Баррас был щедр, а Роза де Богарне крайне расточительна. Он оплачивал учение великовозрастных детей виконтессы, которых она сплавила с глаз долой, чтобы казаться моложе. Эжена пристроили в так называемый Ирландский коллеж, издавна обосновавшийся в Сен-Жермен-де-Пре, Гортензию — к бывшей камеристке королевы мадам Кампан. В армейском фургоне Баррас посылал дичь и домашнюю птицу к столу в Круасси, в дом, который Роза снимала у своих друзей, наезжая туда не чаще чем раз в неделю, исключительно затем, чтобы принимать там его. Добирался туда Баррас верхом в сопровождении жандармов. При каждом его визите она жаловалась на скудость средств, посылала к соседям, прося одолжить то посуду, то бокалы. Там она чувствовала себя слишком оторванной от Парижа, а в ее апартаментах на Университетской улице ей было тесно. Именно поэтому, не желая киснуть в такой ужасной дали, она предыдущим летом обосновалась на северной окраине столицы. Ту недавно замощенную улицу, чье первоначальное название «Шантрель» (так называется одна из скрипичных струн), переиначили в «Шантрен» («Голосистую»), имея в виду лягушачьи хоры на былых болотах, исчезнувших, когда туда пришел город. Некая танцовщица из Оперы, только что покинувшая своего любовника, знаменитого актера Тальма, сдавала внаем двухэтажный особняк с мансардами под самой крышей, каретным сараем, конюшней, которая требовалась Розе для двух подаренных Баррасом лошадей, и садиком. Итак, виконтесса эту виллу сняла.
На какие деньги? Она посетила банк Матиссена и Сиссена в Гамбурге, чтобы вытянуть из них деньги под три векселя, выписанные на ее матушку, оставшуюся на Мартинике, несмотря на английскую оккупацию; благодаря новоявленным светским знакомствам ей удалось также возвратить часть своего некогда конфискованного добра — драгоценности, мебель, наряды. Этого не могло хватить, но она рассчитывала, что Баррас оплатит ее долги, ведь размах у нее был немалый: едва переехав на бывшую улицу Шантрен, Роза предприняла целый ряд разорительных усовершенствований. Распорядилась расширить крыльцо, ведущее на веранду, повсюду развесить зеркала, а в спальне на фоне деревянного столика и светло-желтых кресел установить бюст Сократа.

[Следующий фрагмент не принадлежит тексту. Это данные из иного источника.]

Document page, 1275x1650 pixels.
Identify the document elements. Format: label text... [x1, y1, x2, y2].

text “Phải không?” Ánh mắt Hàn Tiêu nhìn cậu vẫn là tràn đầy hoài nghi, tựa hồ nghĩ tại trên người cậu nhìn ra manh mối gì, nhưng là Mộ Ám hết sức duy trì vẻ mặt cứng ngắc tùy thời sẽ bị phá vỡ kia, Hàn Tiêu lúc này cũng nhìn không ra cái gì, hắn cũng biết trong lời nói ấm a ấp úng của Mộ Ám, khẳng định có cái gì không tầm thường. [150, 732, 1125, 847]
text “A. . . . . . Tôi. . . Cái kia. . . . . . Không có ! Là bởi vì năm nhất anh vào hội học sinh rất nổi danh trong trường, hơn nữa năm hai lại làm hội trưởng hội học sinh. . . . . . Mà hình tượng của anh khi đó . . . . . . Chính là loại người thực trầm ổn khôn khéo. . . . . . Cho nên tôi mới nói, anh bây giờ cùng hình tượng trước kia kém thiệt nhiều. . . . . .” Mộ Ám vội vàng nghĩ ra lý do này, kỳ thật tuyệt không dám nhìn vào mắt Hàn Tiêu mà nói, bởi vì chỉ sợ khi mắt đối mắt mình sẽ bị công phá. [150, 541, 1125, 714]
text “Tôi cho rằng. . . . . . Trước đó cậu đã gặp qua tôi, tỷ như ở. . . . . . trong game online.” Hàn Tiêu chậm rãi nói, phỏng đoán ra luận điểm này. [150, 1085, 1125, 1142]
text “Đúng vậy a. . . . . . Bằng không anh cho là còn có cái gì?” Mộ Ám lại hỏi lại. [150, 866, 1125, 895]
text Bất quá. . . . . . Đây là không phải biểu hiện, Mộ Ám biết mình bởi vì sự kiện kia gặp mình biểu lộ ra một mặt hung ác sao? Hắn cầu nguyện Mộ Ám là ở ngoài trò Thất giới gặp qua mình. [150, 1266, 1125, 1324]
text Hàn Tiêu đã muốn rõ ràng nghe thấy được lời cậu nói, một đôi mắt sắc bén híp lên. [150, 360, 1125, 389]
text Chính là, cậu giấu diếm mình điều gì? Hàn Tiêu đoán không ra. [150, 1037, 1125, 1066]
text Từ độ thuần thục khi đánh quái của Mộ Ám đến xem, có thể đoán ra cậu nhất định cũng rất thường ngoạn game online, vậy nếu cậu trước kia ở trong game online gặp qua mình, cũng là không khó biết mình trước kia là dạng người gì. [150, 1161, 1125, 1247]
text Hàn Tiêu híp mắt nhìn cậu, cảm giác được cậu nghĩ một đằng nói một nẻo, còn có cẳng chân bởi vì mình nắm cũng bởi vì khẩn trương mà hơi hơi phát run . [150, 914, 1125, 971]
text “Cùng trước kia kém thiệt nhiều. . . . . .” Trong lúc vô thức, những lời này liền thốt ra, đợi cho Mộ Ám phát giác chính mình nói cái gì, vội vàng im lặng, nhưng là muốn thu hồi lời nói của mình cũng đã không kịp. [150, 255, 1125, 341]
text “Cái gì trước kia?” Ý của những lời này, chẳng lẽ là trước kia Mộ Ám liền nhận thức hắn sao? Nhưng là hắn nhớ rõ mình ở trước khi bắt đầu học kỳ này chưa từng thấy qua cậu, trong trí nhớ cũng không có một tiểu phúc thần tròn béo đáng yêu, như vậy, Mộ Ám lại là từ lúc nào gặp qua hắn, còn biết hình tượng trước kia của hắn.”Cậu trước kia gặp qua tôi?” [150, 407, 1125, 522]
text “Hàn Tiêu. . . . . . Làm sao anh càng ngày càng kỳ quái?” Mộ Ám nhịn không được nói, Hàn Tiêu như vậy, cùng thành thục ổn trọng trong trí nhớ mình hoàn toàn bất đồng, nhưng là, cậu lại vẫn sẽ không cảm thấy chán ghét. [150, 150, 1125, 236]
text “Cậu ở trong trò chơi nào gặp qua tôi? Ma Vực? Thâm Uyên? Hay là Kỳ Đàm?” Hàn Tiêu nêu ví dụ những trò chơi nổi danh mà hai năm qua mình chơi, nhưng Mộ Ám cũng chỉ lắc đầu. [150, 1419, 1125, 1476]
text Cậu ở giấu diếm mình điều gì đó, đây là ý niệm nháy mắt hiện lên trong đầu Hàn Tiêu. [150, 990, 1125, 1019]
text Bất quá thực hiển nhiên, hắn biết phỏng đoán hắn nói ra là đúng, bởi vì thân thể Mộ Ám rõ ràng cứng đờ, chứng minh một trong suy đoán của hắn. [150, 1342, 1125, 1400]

Баррас задумал хитрый ход: чтобы избавиться от Розы, толкнуть Буонапарте в ее объятия. И нашел доводы, способные убедить генерала:
— Знаешь, она дочь богача, владельца плантаций сахарного тростника Таше де Ла Пажери.
— Аристократ?
— Да, колонист благородных кровей. У него сто пятьдесят рабов.

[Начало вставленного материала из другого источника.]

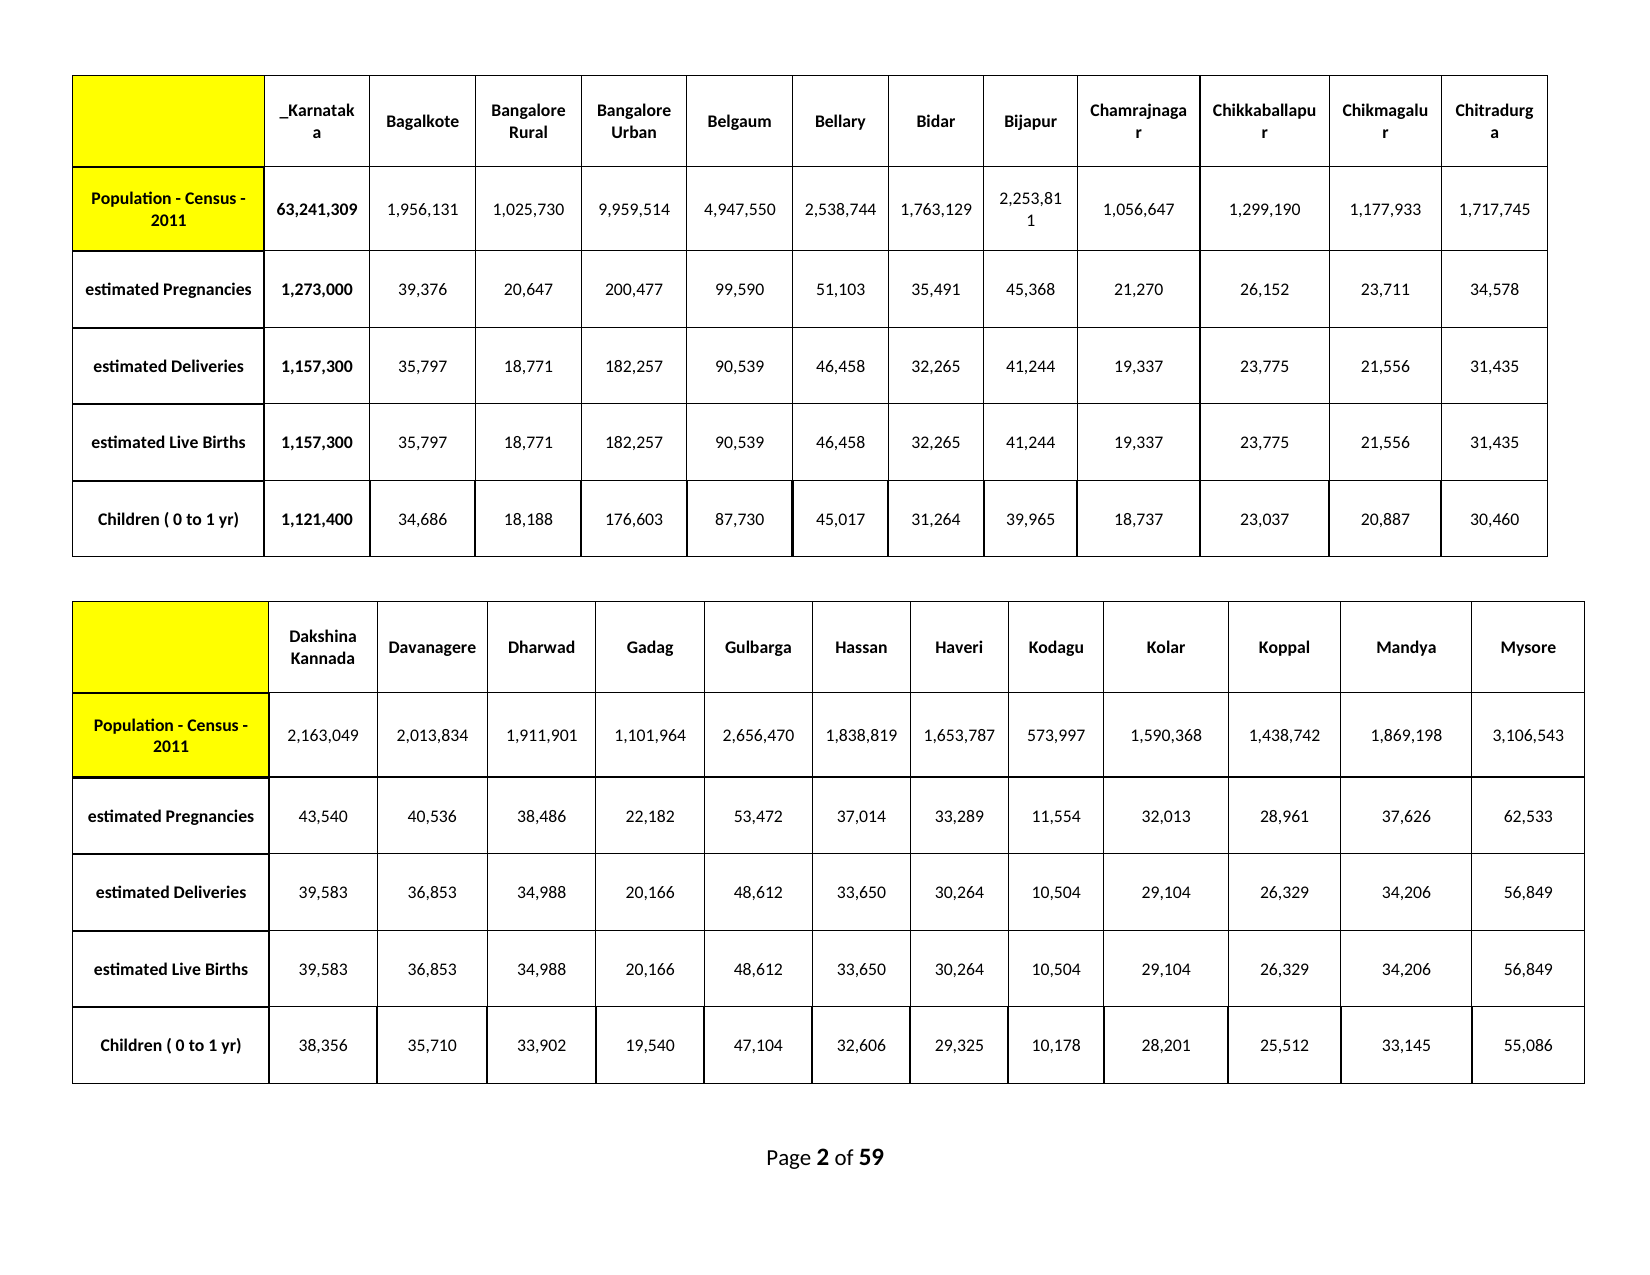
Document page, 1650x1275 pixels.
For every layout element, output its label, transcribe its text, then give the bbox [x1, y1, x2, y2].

— Я ничего не смыслю в рабах…
— К тому же она виконтесса. Она и к прежнему режиму причастна, и к новому. Тебе надо бы об этом подумать, ты ведь только и говоришь что о выгодном браке.
— Но в конце концов, гражданин депутат, это же твоя любовница!
— Между нами только дружба, она мой дорогой друг и не более того. И потом, тебе, генерал, сейчас самое время о себе подумать. У нее есть титул, связи, красивая вилла. Она придаст тебе вес.
— Ты так думаешь?
— Я это знаю.
Вилла на улице Шантрен в конце концов убедила Буонапарте: она создавала видимость богатства; распаляемый более корыстью, нежели иными соблазнами, он стал принимать приглашения вдовы Богарне и приударил за ней.
В эти вечера, разделавшись с будничными делами полицейской и интендантской службы, он становился любезным и забавным. Гости Розы были им очарованы, да он и сам себе нравился в этом старорежимном кругу, враждебном правительству и одновременно ищущем его покровительства, ему стало вольготно среди таких персон, как мадам де Ламет, дочь доминиканского плантатора, ныне негоцианта из Байонны, или самая настоящая герцогиня мадам д’Эгюийон, или мадам де Галлиссоньер, чей муж был в эмиграции; недурно поладил он и с маркизами де Коленкуром и де Сегюром. Чтобы покорить сердца дам, более впечатлительных, однако имеющих влияние, он рассказывал им истории о привидениях, причем заботливо подготавливал мизансцены.
— Дорогая виконтесса, — говорил он Розе, — нельзя ли потушить эту люстру, тот светильник и еще вон тот, чтобы создать полумрак?